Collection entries
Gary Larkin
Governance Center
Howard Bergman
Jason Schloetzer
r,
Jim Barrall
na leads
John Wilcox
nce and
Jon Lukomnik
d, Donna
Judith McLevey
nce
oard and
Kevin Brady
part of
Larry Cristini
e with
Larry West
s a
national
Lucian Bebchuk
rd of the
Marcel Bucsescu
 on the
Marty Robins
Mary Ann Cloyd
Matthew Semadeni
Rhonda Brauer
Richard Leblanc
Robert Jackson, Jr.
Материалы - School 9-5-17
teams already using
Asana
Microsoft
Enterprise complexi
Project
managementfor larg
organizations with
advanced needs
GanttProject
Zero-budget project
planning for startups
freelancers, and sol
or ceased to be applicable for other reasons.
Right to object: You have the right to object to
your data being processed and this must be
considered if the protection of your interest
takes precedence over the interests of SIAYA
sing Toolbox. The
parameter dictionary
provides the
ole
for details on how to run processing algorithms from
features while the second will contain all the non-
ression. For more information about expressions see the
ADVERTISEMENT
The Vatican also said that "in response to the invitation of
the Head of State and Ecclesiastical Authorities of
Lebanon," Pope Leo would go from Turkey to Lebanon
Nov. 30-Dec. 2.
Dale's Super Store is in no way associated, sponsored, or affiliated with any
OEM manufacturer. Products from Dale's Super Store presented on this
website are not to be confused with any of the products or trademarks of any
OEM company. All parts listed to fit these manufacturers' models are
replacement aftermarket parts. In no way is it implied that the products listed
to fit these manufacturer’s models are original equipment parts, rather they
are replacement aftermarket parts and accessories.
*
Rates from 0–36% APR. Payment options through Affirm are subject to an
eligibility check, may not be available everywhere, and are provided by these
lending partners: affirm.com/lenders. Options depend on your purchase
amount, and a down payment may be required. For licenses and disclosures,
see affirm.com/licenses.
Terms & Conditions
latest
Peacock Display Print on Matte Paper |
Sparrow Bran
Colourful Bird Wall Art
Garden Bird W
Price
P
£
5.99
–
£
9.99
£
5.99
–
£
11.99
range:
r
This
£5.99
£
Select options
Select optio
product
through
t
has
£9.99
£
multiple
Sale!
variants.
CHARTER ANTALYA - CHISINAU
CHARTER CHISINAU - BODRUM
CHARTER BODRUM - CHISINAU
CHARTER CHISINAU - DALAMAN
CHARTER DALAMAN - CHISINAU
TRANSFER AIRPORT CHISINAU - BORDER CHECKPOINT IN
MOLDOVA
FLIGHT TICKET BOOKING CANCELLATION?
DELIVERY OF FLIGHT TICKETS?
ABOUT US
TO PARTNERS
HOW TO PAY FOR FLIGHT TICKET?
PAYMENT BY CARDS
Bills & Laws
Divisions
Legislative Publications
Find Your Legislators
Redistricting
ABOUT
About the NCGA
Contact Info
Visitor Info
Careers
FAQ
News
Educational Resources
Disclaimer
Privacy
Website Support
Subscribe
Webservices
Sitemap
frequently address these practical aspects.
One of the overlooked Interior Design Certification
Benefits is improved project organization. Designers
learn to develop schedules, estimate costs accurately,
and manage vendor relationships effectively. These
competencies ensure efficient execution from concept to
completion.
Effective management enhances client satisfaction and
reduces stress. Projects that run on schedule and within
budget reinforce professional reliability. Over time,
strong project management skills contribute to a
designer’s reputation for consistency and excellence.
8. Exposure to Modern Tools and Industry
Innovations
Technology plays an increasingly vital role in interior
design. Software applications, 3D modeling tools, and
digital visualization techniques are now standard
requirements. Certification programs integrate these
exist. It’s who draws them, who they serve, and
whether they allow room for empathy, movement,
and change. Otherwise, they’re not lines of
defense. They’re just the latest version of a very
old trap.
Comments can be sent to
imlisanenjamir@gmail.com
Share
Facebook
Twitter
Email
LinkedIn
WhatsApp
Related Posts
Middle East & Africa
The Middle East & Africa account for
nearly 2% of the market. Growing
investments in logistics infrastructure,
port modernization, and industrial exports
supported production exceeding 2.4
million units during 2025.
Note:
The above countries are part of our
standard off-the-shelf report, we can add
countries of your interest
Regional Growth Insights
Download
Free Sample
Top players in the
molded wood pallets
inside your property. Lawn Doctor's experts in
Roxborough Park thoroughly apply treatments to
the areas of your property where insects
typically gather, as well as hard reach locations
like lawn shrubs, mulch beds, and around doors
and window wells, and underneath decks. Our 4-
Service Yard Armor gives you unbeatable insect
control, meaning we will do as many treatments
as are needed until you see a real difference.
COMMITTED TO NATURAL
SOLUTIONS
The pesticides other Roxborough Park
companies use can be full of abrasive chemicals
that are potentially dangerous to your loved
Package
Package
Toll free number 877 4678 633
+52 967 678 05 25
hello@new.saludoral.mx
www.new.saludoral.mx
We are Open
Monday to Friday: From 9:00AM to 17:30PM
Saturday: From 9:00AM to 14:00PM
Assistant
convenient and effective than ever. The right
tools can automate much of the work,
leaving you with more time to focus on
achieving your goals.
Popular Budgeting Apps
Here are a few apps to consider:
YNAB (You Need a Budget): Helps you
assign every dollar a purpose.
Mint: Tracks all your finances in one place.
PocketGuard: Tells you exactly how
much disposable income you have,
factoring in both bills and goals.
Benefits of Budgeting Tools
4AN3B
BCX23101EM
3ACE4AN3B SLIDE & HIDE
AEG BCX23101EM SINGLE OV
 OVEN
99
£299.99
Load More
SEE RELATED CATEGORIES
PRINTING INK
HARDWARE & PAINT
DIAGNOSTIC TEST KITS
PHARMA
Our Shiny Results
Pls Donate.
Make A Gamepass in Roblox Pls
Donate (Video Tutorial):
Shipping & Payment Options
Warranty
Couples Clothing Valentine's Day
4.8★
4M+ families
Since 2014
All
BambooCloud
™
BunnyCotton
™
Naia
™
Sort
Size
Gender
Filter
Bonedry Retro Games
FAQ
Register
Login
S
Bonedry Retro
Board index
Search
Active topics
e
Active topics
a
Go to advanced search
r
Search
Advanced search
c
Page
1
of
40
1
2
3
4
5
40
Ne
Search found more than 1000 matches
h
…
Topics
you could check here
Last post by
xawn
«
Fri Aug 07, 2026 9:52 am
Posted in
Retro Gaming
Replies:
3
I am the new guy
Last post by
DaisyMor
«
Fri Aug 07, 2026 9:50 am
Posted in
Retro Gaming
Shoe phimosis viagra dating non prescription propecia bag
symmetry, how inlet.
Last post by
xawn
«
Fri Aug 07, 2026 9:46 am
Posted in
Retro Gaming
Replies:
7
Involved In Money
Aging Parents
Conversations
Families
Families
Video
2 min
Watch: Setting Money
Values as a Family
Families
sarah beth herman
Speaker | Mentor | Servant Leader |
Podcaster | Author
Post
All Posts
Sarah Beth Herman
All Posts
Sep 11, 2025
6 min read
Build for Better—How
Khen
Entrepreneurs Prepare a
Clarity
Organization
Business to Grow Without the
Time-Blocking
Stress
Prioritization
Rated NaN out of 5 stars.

ASSIGNED TASK
Your task is to find every line above containing the word "Africa" and copy it.

RESPONSE BOX
Middle East & Africa
The Middle East & Africa account for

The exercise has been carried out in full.